I think the answer to my question in previous post is no.Because if spherical shell theorem were to be applicable in both cases then for bigger /larger r also the motion will be simple harmonic motion which is not the fact as depicted in my OP.Right?

The spherical shell theorem is a theorem. It always applies as long as its premises hold. They do hold in the case of large r.

In particular:

1. The net force from the portion of the charged cloud outside the shell of radius r is zero.
2. The net force from the portion of the charged cloud inside the shell of radius r is equivalent to the force that would exist if the charge were concentrated at the origin.

 

[gracy]

Then why not in this case?

 

[gracy]

Oh! I thought I understood the whole thing.

 

[jbriggs444]

Then why not in this case?

Re-read post #60 and, in particular, the edit there.

Edit: 70, darnit.

 

[gracy]

post 60?it's mine.

 

[jbriggs444]

post 60?it's mine.

Yeah, yeah, I corrected myself but you were just too quick.

 

[gracy]

Oh! I thought I understood the whole thing.

I was correct in thinking so!

 

[gracy]

Ok.With all credits to you I now understand why in case of big r it will not be simple hatmonic motion but why it would be periodic anyway?

 

[jbriggs444]

Ok.With all credits to you I now understand why in case of big r it will not be simple hatmonic motion but why it would be periodic anyway?

It seems intuitively obvious. But let me see if I can come up with a solid and understandable argument...

We are working in one dimension. The only forces present are along the x axis. So there are no side to side complications to worry about.

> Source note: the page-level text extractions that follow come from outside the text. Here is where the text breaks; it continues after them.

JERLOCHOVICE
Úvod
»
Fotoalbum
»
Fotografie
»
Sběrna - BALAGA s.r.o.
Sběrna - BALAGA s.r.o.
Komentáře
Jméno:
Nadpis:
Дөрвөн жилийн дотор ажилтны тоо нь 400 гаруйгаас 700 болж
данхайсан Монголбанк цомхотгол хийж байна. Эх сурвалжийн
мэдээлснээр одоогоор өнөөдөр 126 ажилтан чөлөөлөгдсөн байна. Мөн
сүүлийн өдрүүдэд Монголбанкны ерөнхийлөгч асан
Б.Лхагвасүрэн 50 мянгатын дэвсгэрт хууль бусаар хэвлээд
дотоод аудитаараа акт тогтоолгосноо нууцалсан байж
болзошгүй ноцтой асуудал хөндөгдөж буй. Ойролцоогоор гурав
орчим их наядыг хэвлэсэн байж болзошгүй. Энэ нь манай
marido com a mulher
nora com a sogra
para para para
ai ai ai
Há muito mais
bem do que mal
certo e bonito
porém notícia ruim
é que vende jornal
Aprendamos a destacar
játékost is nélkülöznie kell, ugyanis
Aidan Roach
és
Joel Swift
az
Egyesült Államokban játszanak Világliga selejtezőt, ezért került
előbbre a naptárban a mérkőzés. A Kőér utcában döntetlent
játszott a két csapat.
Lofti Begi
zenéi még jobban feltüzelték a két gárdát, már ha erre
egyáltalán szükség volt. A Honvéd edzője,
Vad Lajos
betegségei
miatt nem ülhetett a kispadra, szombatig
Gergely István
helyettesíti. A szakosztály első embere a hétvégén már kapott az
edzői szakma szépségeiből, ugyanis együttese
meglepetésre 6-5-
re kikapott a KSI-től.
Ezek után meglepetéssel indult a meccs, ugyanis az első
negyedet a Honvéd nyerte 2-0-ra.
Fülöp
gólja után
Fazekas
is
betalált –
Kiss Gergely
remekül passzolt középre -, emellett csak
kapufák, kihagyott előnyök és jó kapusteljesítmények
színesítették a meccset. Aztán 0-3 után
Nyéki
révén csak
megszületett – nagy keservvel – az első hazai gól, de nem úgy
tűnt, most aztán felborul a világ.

We are dealing with a central force that depends only on distance from the origin. That means that we are working in a conservative field. However, let's try a more elementary argument than that. How about time reversal symmetry...

We know we have an attractive force. If the test charge is ever motionless or if it is ever moving toward the origin, it will pass through the origin. Let us hand-wave away the case where the test charge is moving at a speed greater than or equal to escape velocity and never hits the origin.

When the test mass passes through the origin, it will go outward for some distance, turn around and fall back. [Remember that we hand-waved away the possibility of escape]

On its path back to the origin, its acceleration at each r value on the way in will be equal to its acceleration at that r value on the way out. It will have the same inward velocity at each r value on the way in as it had on its way out. It will return to the origin at the same speed it left. The time taken for that trip is purely a function of its speed at the origin. And its speed each time it passes through the origin is identical.

It follows that its trajectory is periodic.

 

[gracy]

I understood it.Thanks Thanks Thanks.You just made my day I was worried throughout the day for this problem.Now I can be relax.Just because of you.You were so patient throughout this thread coping with my silly questions.Thanks again.All the helpers here on physics forum are doing selfless help which is remarkable.Love physics forum!

 

[jbriggs444]

The thank you's make it all worth while.

 

[gracy]

Your avatar/profile pic suggests it's your pleasure

 

[jbriggs444]

Who, me? I know nothing. Nothing. The commandant says that there is to be no fraternizing with the prisoners.

 

[gracy]

Who, me? I know nothing. Nothing. The commandant says that there is to be no fraternizing with the prisoners.

Oooooooooooooo!THAT'S WHAT YOU KEEP SAYING!